Bone scan

Depends upon increased osteoblastic activity and/or increased bone blood flow. Trauma, infection, tumour, metabolic, inflammatory, degenerative diseases are associated with hypervascularity and osteoblastic activity.

Technique:
Single dose of 99m Tc methylene diphosphonate (MDP) 450-600 MBq.
Static imaging 2-4 hours later.
Whole body images and/or multiple spot views
Excreted through kidneys - kidneys and bladder and bladder seen

Triple phase:
Vascular phase 1-3 minutes; radionuclide angiogram
Blood pool phase 3-5 minutes; extracellular activity
Static phase 2-4 hours; skeletal activity

Indications:
Occult bone pain
Metastatic disease: false negative in 3%. MR more sensitive. Beware of metastatic superscan which shows absent or reduced renal activity, common in widespread osteoblastic metastases from prostate or breast.
Assessment of chemotherapy/radiotherapy response: Beware of ‘flare’ phenomenon.
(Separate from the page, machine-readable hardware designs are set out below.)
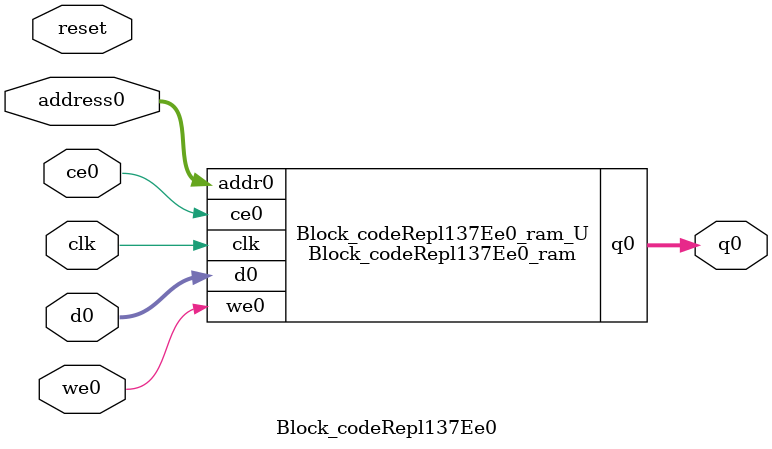
<source format=v>
`timescale 1 ns / 1 ps
module Block_codeRepl137Ee0_ram (addr0, ce0, d0, we0, q0,  clk);

parameter DWIDTH = 5;
parameter AWIDTH = 12;
parameter MEM_SIZE = 3444;

input[AWIDTH-1:0] addr0;
input ce0;
input[DWIDTH-1:0] d0;
input we0;
output reg[DWIDTH-1:0] q0;
input clk;

(* ram_style = "block" *)reg [DWIDTH-1:0] ram[0:MEM_SIZE-1];




always @(posedge clk)  
begin 
    if (ce0) begin
        if (we0) 
            ram[addr0] <= d0; 
        q0 <= ram[addr0];
    end
end


endmodule

`timescale 1 ns / 1 ps
module Block_codeRepl137Ee0(
    reset,
    clk,
    address0,
    ce0,
    we0,
    d0,
    q0);

parameter DataWidth = 32'd5;
parameter AddressRange = 32'd3444;
parameter AddressWidth = 32'd12;
input reset;
input clk;
input[AddressWidth - 1:0] address0;
input ce0;
input we0;
input[DataWidth - 1:0] d0;
output[DataWidth - 1:0] q0;



Block_codeRepl137Ee0_ram Block_codeRepl137Ee0_ram_U(
    .clk( clk ),
    .addr0( address0 ),
    .ce0( ce0 ),
    .we0( we0 ),
    .d0( d0 ),
    .q0( q0 ));

endmodule


</source>
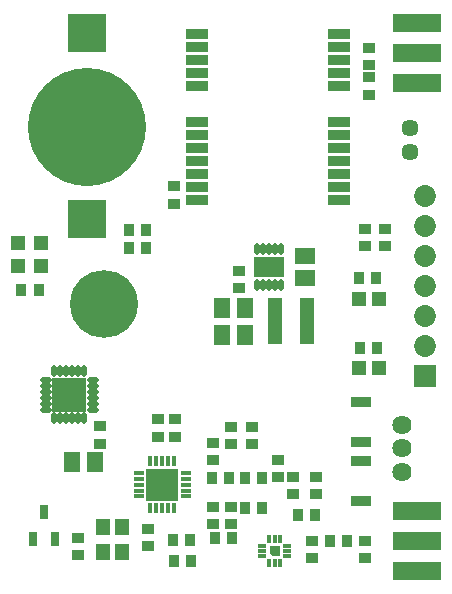
<source format=gts>
G04 DipTrace 3.2.0.0*
G04 LFTlayout-TopMask.gts*
%MOIN*%
G04 #@! TF.FileFunction,Soldermask,Top*
G04 #@! TF.Part,Single*
%AMOUTLINE1*
4,1,5,
-0.017764,0.017764,
0.017764,0.017764,
0.017764,-0.017764,
-0.008132,-0.017764,
-0.017764,-0.008132,
-0.017764,0.017764,
0*%
%ADD22C,0.393701*%
%ADD24R,0.156X0.156*%
%ADD25R,0.125X0.125*%
%ADD35R,0.16X0.06*%
%ADD36C,0.057*%
%ADD37C,0.064*%
%ADD69R,0.049307X0.057181*%
%ADD71R,0.026079X0.013874*%
%ADD73R,0.026079X0.017811*%
%ADD75R,0.013874X0.026079*%
%ADD77R,0.017811X0.026079*%
%ADD79R,0.04537X0.04537*%
%ADD81R,0.099701X0.070961*%
%ADD83R,0.108362X0.108362*%
%ADD85R,0.017811X0.035528*%
%ADD87R,0.035528X0.017811*%
%ADD89R,0.076866X0.037496*%
%ADD91R,0.112299X0.112299*%
%ADD93O,0.017811X0.039465*%
%ADD95O,0.039465X0.017811*%
%ADD99R,0.031591X0.047339*%
%ADD101C,0.226*%
%ADD103R,0.047339X0.151669*%
%ADD115C,0.072929*%
%ADD117R,0.072929X0.072929*%
%ADD119R,0.068992X0.037496*%
%ADD121R,0.049307X0.04537*%
%ADD123R,0.037496X0.041433*%
%ADD125R,0.057181X0.065055*%
%ADD127R,0.065055X0.057181*%
%ADD129R,0.041433X0.037496*%
%ADD139OUTLINE1*%
%FSLAX26Y26*%
G04*
G70*
G90*
G75*
G01*
G04 TopMask*
%LPD*%
D24*
X693854Y1950265D3*
D25*
Y1640265D3*
Y2260265D3*
D129*
X896822Y550464D3*
Y607550D3*
X662028Y579006D3*
Y521919D3*
D127*
X1419016Y1444017D3*
Y1518820D3*
D125*
X1219016Y1344017D3*
X1144213D3*
X1219016Y1256517D3*
X1144213D3*
X719016Y831516D3*
X644213D3*
D129*
X737765Y950265D3*
Y893179D3*
X930778Y916507D3*
Y973593D3*
X987028Y916507D3*
Y973593D3*
X1174528Y891507D3*
Y948593D3*
X1243278Y891507D3*
Y948593D3*
X981516Y1750265D3*
Y1693179D3*
D123*
X531516Y1406516D3*
X474429D3*
D129*
X1200265Y1412768D3*
Y1469855D3*
X1330777Y781712D3*
Y838798D3*
X1455778Y725462D3*
Y782549D3*
X1444016Y569016D3*
Y511929D3*
X1619016Y569016D3*
Y511929D3*
D123*
X1220985Y679006D3*
X1278071D3*
X1120985Y579007D3*
X1178071D3*
X1108485Y779006D3*
X1165571D3*
D121*
X1600267Y1144016D3*
X1667196D3*
X1600267Y1375267D3*
X1667196D3*
D119*
X1606516Y700267D3*
Y834125D3*
Y1031516D3*
Y897658D3*
D117*
X1819016Y1119016D3*
D115*
Y1219016D3*
Y1319016D3*
Y1419016D3*
Y1519016D3*
Y1619016D3*
Y1719016D3*
D35*
X1794016Y469016D3*
Y569016D3*
Y669016D3*
Y2094016D3*
Y2194016D3*
Y2294016D3*
D36*
X1769016Y1944016D3*
Y1865276D3*
D37*
X1744016Y956516D3*
Y877776D3*
Y799036D3*
D103*
X1425265Y1300267D3*
X1320935D3*
D129*
X1631516Y2212765D3*
Y2155679D3*
X1112028Y837964D3*
Y895050D3*
D123*
X1220985Y779006D3*
X1278071D3*
D129*
X1380778Y782549D3*
Y725462D3*
D123*
X1453071Y654007D3*
X1395985D3*
X1502973Y569016D3*
X1560059D3*
D129*
X1112028Y682550D3*
Y625464D3*
X1174528Y682550D3*
Y625464D3*
D101*
X748347Y1358583D3*
D99*
X512765Y575265D3*
X587568D3*
X550167Y665817D3*
D123*
X980778Y572756D3*
X1037865D3*
X981516Y500267D3*
X1038603D3*
X1602973Y1212767D3*
X1660059D3*
X1600267Y1444016D3*
X1657353D3*
D129*
X1631516Y2056516D3*
Y2113603D3*
D123*
X834223Y1606516D3*
X891310D3*
X834222Y1544016D3*
X891309D3*
D129*
X1619016Y1552974D3*
Y1610061D3*
X1687765Y1610059D3*
Y1552973D3*
D95*
X712765Y1006516D3*
Y1026201D3*
Y1045886D3*
Y1065571D3*
Y1085256D3*
Y1104941D3*
D93*
X683238Y1134469D3*
X663553D3*
X643868D3*
X624183D3*
X604498D3*
X584813D3*
D95*
X555285Y1104941D3*
Y1085256D3*
Y1065571D3*
Y1045886D3*
Y1026201D3*
Y1006516D3*
D93*
X584813Y976988D3*
X604498D3*
X624183D3*
X643868D3*
X663553D3*
X683238D3*
D91*
X634025Y1055729D3*
D89*
X1531516Y1706516D3*
Y1749823D3*
Y1793130D3*
Y1836437D3*
Y1879744D3*
Y1923051D3*
Y1966359D3*
Y2084469D3*
Y2127776D3*
Y2171083D3*
Y2214390D3*
Y2257697D3*
X1059075D3*
Y2214390D3*
Y2171083D3*
Y2127776D3*
Y2084469D3*
Y1966359D3*
Y1923051D3*
Y1879744D3*
Y1836437D3*
Y1793130D3*
Y1749823D3*
Y1706516D3*
D87*
X1022756Y717146D3*
Y736831D3*
Y756516D3*
Y776201D3*
Y795886D3*
D85*
X983386Y835256D3*
X963701D3*
X944016D3*
X924331D3*
X904646D3*
D87*
X865276Y795886D3*
Y776201D3*
Y756516D3*
Y736831D3*
Y717146D3*
D85*
X904646Y677776D3*
X924331D3*
X944016D3*
X963701D3*
X983386D3*
D83*
X944016Y756516D3*
D93*
X1260895Y1422659D3*
X1280580D3*
X1300265D3*
X1319950D3*
X1339635D3*
Y1540374D3*
X1319950D3*
X1300265D3*
X1280580D3*
X1260895D3*
D81*
X1300265Y1481320D3*
D79*
X540471Y1484226D3*
Y1562966D3*
X461731D3*
Y1484226D3*
D77*
X1300267Y494016D3*
D75*
X1318180D3*
D77*
X1336093D3*
D73*
X1359519Y517441D3*
D71*
Y535355D3*
D73*
Y553268D3*
D77*
X1336093Y576693D3*
D75*
X1318160Y576713D3*
D77*
X1300267Y576693D3*
D73*
X1276841Y553268D3*
D71*
Y535355D3*
D73*
Y517441D3*
D139*
X1318180Y535355D3*
D69*
X745886Y615324D3*
Y532647D3*
X810847D3*
Y615324D3*
D22*
X693756Y1947019D3*
M02*

</source>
Re-imaging within 6 months of treatment may show increased number and increased activity
Primary bone tumours: Useful in osteoid osteomas and osteoblastomas - when suspected a normal bone scan essentially excludes the diagnosis
Bone infection:
Acute osteomyelitis: more sensitive than radiography but less sensitive than MRI. Useful for multifocal disease.
Chronic osteomyelitis: abnormal bone scan does not necessarily indicate active disease. MRI better for assessing disease activity, CT for identifying bony sequestrum.
Skeletal trauma: in occult trauma such as scaphoid or neck of femur, in rib fractures differentiated from metastatic disease, in NAI. Not useful in fracture dating. Stress fractures may be differentiated from traumatic periostitis (shin splints).
Metabolic bone disease: may lead to metabolic superscan, generalised, diffuse increase in skeletal activity with absent or reduced renal activity.